Thomas Hessenauer has a cameo in this episode as a dissenting school teacher; he is also the assistant to executive producer Nina Kostroff Noble.

==First appearances==
- Namond Brice: Middle school child who works as a runner for Bodie Broadus. He is the son of infamous Barksdale drug enforcer Wee-Bey Brice.
- Michael Lee: Middle school child who takes a leadership role amongst his peers.
- Randy Wagstaff: Middle school child who lives with a strict foster mother and is known for his imagination and entrepreneurship. He is the son of "Cheese" Wagstaff.
- Duquan "Dukie" Weems: Impoverished middle school child whose mother is a drug addict; often bullied by his peers.
- Norman Wilson: Tommy Carcetti's new deputy campaign manager.
- Gerry: Senior Carcetti campaign staffer.
- Lieutenant Asher: Commander of the major case unit.
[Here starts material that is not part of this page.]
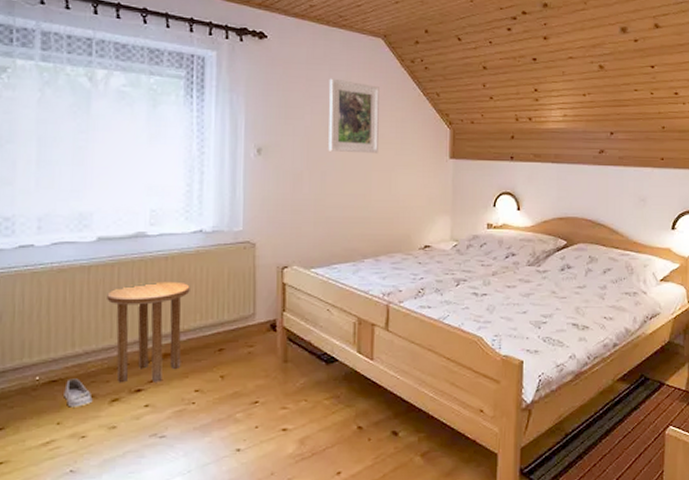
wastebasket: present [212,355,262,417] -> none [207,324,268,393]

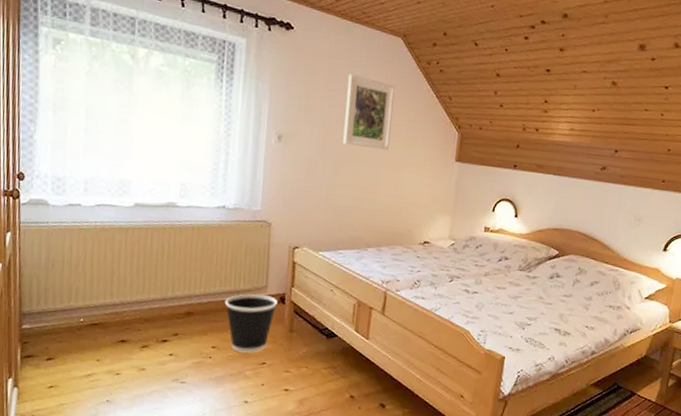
shoe: present [64,378,93,408] -> none [103,324,127,349]
side table: present [107,281,190,383] -> none [141,248,212,336]
wastebasket: none [207,324,268,393] -> present [224,294,278,353]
Asher is a retiring Lieutenant who provides no interference with the cases being conducted under the lead of Lester Freamon.
- Lieutenant Hoskins: Commander of mayor Royce's security detail.
- Monk: A lieutenant in the Stanfield Organization.
- Lex, Little Kevin and Reesy: Drug dealers in Bodie's crew.
- Donut: Middle school child who is friends with Namond, Michael and Randy.
- Claudell Withers: Edward Tilghman middle school's principal who handles most of the school's external problems.
- Marcia Donnelly: Edward Tilghman middle school's assistant principal who handles most of the school's internal problems.
- Nerese Campbell: Baltimore City Council President on Mayor Clarence Royce's election ticket.

==Reception==
===Ratings===
The episode drew an average of 1.5 million viewers. Coverage considered this as low compared to other HBO series like Deadwood and The Sopranos, but felt that including repeats of the episode and video-on-demand viewers would enhance the figure. Despite the low figures HBO commissioned a fifth season of the show two days after the episode aired.

===Critical response===
An Entertainment Weekly critic named the opening scene of the episode as the first of his "five reasons to live" for the week. A second critic picked out the parallels between the police briefing and the teachers seminar as a key element of the episode tying the institution of the school and the police department together. He also saw the scenes as significant in demonstrating how far removed the bureaucracies of modern lives are from reality.